Health authorities warn the rural Māori population is most at risk as Covid-19 marches down the country and cases hit a new record.
Covid-19 is spreading in the North Island, with new cases in Rotorua, Taupo and Tararua among the record 207 reported yesterday.
It's knocking on the doorstep of areas with lower vaccinations rates, and health experts are worried.
Those on the frontline, including Lakes District DHB chief executive Nick Saville-Wood, are anxious especially with just 55 percent of the district's Māori population double-vaccinated.
"I'm very concerned, our vaccination rates aren't at the levels we want them to be, certainly we've been targeting 90 percent for Māori and 90 percent for non-Māori. At the moment we're sitting at first vaccine on all ethnicities at 84 percent and on second 73 percent so that doesn't cut the mustard but for Māori in particular it's even worse."
Taupo has its first case too, bringing the Lakes District tally to five.
Further south, Covid-19 has invaded the Tararua District which encompasses seven towns, to the east of Palmerston North.
Mayor Tracey Collis said two confirmed cases were isolating at their home in Woodville, where there are two locations of interest.
"Not surprised to see two towns with locations of interest there.
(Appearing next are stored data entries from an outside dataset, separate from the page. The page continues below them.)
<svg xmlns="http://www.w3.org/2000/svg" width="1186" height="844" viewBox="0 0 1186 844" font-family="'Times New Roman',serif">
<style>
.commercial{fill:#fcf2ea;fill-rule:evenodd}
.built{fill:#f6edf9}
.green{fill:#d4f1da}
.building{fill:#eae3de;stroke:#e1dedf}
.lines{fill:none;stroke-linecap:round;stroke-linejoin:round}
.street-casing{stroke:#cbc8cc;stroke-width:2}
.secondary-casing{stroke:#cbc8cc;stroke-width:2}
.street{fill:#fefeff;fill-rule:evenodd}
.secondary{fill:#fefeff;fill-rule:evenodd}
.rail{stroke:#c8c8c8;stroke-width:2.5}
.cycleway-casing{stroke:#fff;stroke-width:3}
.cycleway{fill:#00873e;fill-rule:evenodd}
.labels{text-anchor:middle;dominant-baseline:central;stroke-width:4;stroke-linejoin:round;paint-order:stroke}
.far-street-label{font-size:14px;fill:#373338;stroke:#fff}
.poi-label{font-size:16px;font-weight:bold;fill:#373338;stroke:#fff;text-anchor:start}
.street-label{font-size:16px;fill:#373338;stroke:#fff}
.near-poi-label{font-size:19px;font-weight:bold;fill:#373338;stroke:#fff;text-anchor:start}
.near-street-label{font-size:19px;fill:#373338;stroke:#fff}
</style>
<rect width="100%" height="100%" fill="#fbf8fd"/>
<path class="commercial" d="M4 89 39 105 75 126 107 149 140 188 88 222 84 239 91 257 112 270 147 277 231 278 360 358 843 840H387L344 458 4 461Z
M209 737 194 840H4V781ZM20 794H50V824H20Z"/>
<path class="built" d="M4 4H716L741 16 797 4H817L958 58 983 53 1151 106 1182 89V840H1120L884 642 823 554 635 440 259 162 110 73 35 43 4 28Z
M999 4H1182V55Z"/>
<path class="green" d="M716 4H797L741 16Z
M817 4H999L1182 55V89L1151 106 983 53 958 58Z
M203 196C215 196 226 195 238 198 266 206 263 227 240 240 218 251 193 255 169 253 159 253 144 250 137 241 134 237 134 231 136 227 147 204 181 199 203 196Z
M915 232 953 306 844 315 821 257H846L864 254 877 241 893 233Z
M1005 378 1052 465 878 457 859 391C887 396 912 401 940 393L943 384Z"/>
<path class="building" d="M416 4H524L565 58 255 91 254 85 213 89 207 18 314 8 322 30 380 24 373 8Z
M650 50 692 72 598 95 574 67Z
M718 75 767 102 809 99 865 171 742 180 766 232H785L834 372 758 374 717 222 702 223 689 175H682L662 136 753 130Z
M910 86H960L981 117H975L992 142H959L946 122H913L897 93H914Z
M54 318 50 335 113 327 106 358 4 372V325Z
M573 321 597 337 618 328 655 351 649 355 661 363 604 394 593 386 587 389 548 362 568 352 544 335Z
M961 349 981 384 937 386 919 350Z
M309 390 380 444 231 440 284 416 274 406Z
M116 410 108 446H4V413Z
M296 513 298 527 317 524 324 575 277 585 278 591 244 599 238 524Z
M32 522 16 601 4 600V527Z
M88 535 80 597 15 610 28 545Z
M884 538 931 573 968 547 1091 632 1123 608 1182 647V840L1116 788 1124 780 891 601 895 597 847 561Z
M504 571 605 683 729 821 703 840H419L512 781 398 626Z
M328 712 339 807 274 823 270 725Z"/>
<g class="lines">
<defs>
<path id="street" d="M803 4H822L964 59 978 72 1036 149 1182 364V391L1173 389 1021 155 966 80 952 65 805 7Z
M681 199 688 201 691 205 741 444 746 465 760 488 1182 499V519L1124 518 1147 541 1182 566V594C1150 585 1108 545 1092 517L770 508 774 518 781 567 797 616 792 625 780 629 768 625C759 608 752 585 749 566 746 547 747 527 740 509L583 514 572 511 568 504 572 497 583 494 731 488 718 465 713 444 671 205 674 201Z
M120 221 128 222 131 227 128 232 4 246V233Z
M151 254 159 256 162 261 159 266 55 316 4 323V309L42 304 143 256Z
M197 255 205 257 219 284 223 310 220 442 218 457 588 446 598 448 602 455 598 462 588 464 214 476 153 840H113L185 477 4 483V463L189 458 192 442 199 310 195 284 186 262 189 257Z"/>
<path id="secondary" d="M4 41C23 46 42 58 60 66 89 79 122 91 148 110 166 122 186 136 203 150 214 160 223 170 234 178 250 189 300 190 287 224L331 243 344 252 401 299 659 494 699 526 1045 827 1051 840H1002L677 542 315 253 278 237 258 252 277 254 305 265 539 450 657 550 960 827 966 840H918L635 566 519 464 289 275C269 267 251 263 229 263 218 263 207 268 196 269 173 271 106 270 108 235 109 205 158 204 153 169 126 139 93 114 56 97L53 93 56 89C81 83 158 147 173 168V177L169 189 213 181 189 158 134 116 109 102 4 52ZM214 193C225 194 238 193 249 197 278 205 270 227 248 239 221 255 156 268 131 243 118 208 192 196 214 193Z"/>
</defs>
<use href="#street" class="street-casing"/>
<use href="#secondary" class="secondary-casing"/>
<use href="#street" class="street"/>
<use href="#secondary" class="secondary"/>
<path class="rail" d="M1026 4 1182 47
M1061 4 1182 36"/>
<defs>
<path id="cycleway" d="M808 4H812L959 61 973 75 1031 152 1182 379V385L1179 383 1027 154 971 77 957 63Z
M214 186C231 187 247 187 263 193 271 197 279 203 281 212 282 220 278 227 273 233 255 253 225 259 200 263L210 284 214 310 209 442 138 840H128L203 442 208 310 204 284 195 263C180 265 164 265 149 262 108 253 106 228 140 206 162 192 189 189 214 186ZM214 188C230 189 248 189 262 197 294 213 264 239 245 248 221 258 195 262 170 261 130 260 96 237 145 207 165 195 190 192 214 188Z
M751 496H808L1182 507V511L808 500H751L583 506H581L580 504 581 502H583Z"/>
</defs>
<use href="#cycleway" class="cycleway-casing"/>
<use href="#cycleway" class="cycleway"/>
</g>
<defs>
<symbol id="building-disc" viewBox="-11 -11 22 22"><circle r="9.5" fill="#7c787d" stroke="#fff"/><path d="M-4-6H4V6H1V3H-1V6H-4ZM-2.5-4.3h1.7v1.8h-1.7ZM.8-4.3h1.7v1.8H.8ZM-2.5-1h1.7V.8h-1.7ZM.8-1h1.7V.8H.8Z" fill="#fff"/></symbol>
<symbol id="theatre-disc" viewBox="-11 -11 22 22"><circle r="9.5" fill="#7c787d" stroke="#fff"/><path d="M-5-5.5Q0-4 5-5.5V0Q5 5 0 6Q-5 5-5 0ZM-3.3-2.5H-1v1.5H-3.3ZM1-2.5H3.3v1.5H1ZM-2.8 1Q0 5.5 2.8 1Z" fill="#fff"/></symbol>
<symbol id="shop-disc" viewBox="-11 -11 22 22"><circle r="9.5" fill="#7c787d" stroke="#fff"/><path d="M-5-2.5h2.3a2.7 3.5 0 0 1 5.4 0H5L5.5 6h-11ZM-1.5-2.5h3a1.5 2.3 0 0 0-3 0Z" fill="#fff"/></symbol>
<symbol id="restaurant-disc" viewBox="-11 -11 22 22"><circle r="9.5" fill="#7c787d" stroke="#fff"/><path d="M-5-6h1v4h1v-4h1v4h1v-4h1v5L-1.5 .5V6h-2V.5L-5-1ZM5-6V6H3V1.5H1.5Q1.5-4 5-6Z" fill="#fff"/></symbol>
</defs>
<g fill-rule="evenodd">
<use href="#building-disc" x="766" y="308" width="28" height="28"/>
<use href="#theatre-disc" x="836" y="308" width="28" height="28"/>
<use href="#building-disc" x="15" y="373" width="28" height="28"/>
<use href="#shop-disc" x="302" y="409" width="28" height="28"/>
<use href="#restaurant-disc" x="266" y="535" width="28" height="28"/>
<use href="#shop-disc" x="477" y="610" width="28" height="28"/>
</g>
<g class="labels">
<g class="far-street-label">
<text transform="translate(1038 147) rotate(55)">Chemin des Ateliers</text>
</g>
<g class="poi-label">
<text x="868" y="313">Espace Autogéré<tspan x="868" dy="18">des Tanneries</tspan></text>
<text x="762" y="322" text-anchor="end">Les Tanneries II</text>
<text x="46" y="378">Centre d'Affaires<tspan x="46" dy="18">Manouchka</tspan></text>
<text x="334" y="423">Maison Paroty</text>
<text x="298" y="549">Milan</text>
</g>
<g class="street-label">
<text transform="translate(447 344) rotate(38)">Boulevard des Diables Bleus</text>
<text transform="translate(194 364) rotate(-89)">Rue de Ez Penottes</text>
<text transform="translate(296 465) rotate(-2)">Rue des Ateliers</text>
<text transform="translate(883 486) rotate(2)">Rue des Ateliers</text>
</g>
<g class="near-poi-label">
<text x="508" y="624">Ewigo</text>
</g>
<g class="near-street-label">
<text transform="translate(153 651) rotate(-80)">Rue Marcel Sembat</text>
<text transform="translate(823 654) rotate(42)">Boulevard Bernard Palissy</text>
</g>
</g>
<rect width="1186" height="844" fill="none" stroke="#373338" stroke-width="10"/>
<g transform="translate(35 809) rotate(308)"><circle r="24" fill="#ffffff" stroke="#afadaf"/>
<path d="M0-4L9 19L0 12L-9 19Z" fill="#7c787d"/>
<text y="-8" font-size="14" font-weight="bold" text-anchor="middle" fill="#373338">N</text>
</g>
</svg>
People are quite closely connected so I'll be watching just to see how many further cases, if there's any community transmission from those."
More than 300 people turned up for swabbing in Woodville, but the rural district's vaccination rates lag behind that of the mid-central region.
"Our vaccination rates aren't where I would have wanted them to be to actually have positive cases in the community. We were working very actively out in the rural communities just trying to get those rates up," Collis said.
Data modeller Shaun Hendy said it's not surprising Covid-19 is knocking on other doorsteps.
"This was always going to happen at some stage. We know we've had the leaky border in Auckland - it's a very difficult thing to maintain a tight border with people needing to come and go."
He was also worried for communities with lower immunisation rates.
"It now gives the virus the possibility of getting into communities that don't have the same level of vaccination as Auckland does and that's a concern. Rural regions, regions that have Māori communities where vaccination has been slower to reach, those communities could be at risk."
There is some hope. Of those eligible for the vaccine, 78 percent in MidCentral have had two doses.
The chief medical officer Dr Kelvin Bellinghurst said that's a much better rate than just a few months ago.
"We really are in a lot better position than we were even three months ago, six months ago," he said.
"We're confident, but nervously confident."
They were still investigating how the two Tararua District cases became infected, he said.
Nick Saville-Wood said the cases confirmed in Rotorua are a pair from Auckland, whose infections were detected after the woman sought care at Rotorua Hospital for her pregnancy.
He said the woman gave birth prematurely, and the baby sadly died after being transferred for care at Waikato Hospital.
The district is prepared to cope with more cases, with five close contacts in Taupo and seven in Rotorua awaiting test results, he said.
"Your gut feeling tells you yes there's going to be more cases but until we've got those results back and we can understand whether those close contacts caught it, we won't be in a good position to determine whether it's going to spread any further than that."
He said prevention is key - those not fully immunised are urged to get vaccinated and anyone who has symptoms is advised to get tested.